(Collected data)
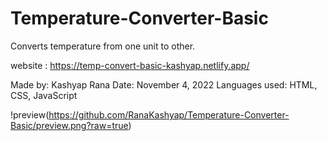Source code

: # Temperature-Converter-Basic
 Converts temperature from one unit to other.

 website : https://temp-convert-basic-kashyap.netlify.app/

 Made by: Kashyap Rana
 Date: November 4, 2022
 Languages used: HTML, CSS, JavaScript

 !preview(https://github.com/RanaKashyap/Temperature-Converter-Basic/preview.png?raw=true)
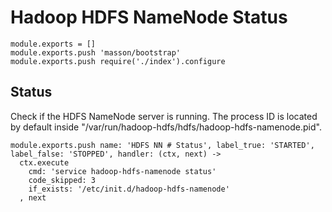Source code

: 
# Hadoop HDFS NameNode Status

    module.exports = []
    module.exports.push 'masson/bootstrap'
    module.exports.push require('./index').configure

## Status

Check if the HDFS NameNode server is running. The process ID is located by default
inside "/var/run/hadoop-hdfs/hdfs/hadoop-hdfs-namenode.pid".

    module.exports.push name: 'HDFS NN # Status', label_true: 'STARTED', label_false: 'STOPPED', handler: (ctx, next) ->
      ctx.execute
        cmd: 'service hadoop-hdfs-namenode status'
        code_skipped: 3
        if_exists: '/etc/init.d/hadoop-hdfs-namenode'
      , next
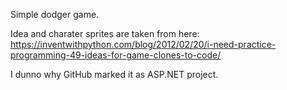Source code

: Simple dodger game.

Idea and charater sprites are taken from here: https://inventwithpython.com/blog/2012/02/20/i-need-practice-programming-49-ideas-for-game-clones-to-code/

I dunno why GitHub marked it as ASP.NET project. 
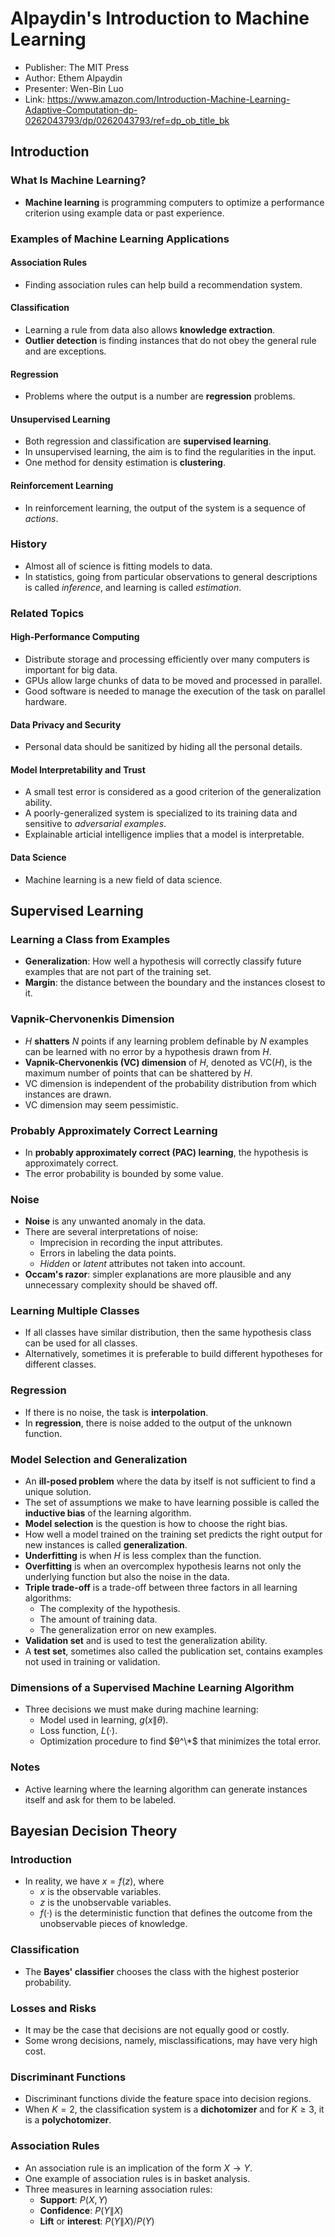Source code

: # Alpaydin's Introduction to Machine Learning

- Publisher: The MIT Press
- Author: Ethem Alpaydin
- Presenter: Wen-Bin Luo
- Link: https://www.amazon.com/Introduction-Machine-Learning-Adaptive-Computation-dp-0262043793/dp/0262043793/ref=dp_ob_title_bk

## Introduction

### What Is Machine Learning?

- **Machine learning** is programming computers to optimize a performance criterion using example data or past experience.

### Examples of Machine Learning Applications

#### Association Rules

- Finding association rules can help build a recommendation system.

#### Classification

- Learning a rule from data also allows **knowledge extraction**.
- **Outlier detection** is finding instances that do not obey the general rule and are exceptions.

#### Regression

- Problems where the output is a number are **regression** problems.

#### Unsupervised Learning

- Both regression and classification are **supervised learning**.
- In unsupervised learning, the aim is to find the regularities in the input.
- One method for density estimation is **clustering**.

#### Reinforcement Learning

- In reinforcement learning, the output of the system is a sequence of *actions*.

### History

- Almost all of science is fitting models to data.
- In statistics, going from particular observations to general descriptions is called *inference*, and learning is called *estimation*.

### Related Topics

#### High-Performance Computing

- Distribute storage and processing efficiently over many computers is important for big data.
- GPUs allow large chunks of data to be moved and processed in parallel.
- Good software is needed to manage the execution of the task on parallel hardware.

#### Data Privacy and Security

- Personal data should be sanitized by hiding all the personal details.

#### Model Interpretability and Trust

- A small test error is considered as a good criterion of the generalization ability.
- A poorly-generalized system is specialized to its training data and sensitive to *adversarial examples*.
- Explainable articial intelligence implies that a model is interpretable.

#### Data Science

- Machine learning is a new field of data science.

## Supervised Learning

### Learning a Class from Examples

- **Generalization**: How well a hypothesis will correctly classify future examples that are not part of the training set.
- **Margin**: the distance between the boundary and the instances closest to it.

### Vapnik-Chervonenkis Dimension

- $H$ **shatters** $N$ points if any learning problem definable by $N$ examples can be learned with no error by a hypothesis drawn from $H$.
- **Vapnik-Chervonenkis (VC) dimension** of $H$, denoted as VC($H$), is the maximum number of points that can be shattered by $H$.
- VC dimension is independent of the probability distribution from which instances are drawn.
- VC dimension may seem pessimistic.

### Probably Approximately Correct Learning

- In **probably approximately correct (PAC) learning**, the hypothesis is approximately correct.
- The error probability is bounded by some value.

### Noise

- **Noise** is any unwanted anomaly in the data.
- There are several interpretations of noise:
  - Imprecision in recording the input attributes.
  - Errors in labeling the data points.
  - *Hidden* or *latent* attributes not taken into account.
- **Occam's razor**: simpler explanations are more plausible and any unnecessary complexity should be shaved off.

### Learning Multiple Classes

- If all classes have similar distribution, then the same hypothesis class can be used for all classes.
- Alternatively, sometimes it is preferable to build different hypotheses for different classes.

### Regression

- If there is no noise, the task is **interpolation**.
- In **regression**, there is noise added to the output of the unknown function.

### Model Selection and Generalization

- An **ill-posed problem** where the data by itself is not sufficient to find a unique solution.
- The set of assumptions we make to have learning possible is called the **inductive bias** of the learning algorithm.
- **Model selection** is the question is how to choose the right bias.
- How well a model trained on the training set predicts the right output for new instances is called **generalization**.
- **Underfitting** is when $H$ is less complex than the function.
- **Overfitting** is when an overcomplex hypothesis learns not only the underlying function but also the noise in the data.
- **Triple trade-off** is a trade-off between three factors in all learning algorithms:
  - The complexity of the hypothesis.
  - The amount of training data.
  - The generalization error on new examples.
- **Validation set** and is used to test the generalization ability.
- A **test set**, sometimes also called the publication set, contains examples not used in training or validation.

### Dimensions of a Supervised Machine Learning Algorithm

- Three decisions we must make during machine learning:
  - Model used in learning, $g(x\|θ)$.
  - Loss function, $L(·)$.
  - Optimization procedure to find $θ^\*$ that minimizes the total error.

### Notes

- Active learning where the learning algorithm can generate instances itself and ask for them to be labeled.

## Bayesian Decision Theory

### Introduction

- In reality, we have $x = f(z)$, where
  - $x$ is the observable variables.
  - $z$ is the unobservable variables.
  - $f(·)$ is the deterministic function that defines the outcome from the unobservable pieces of knowledge.

### Classification

- The **Bayes' classifier** chooses the class with the highest posterior probability.

### Losses and Risks

- It may be the case that decisions are not equally good or costly.
- Some wrong decisions, namely, misclassifications, may have very high cost.

### Discriminant Functions

- Discriminant functions divide the feature space into decision regions.
- When $K = 2$, the classification system is a **dichotomizer** and for $K ≥ 3$, it is a **polychotomizer**.

### Association Rules

- An association rule is an implication of the form $X → Y$.
- One example of association rules is in basket analysis.
- Three measures in learning association rules:
  - **Support**: $P(X,Y)$
  - **Confidence**:  $P(Y\|X)$
  - **Lift** or **interest**: $P(Y\|X)/P(Y)$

**What to produce**
With the line that contains "- Three measures" as the start, output every line through the end of the entries exactly. Add no other lines.

**Output**
- Three measures in learning association rules:
  - **Support**: $P(X,Y)$
  - **Confidence**:  $P(Y\|X)$
  - **Lift** or **interest**: $P(Y\|X)/P(Y)$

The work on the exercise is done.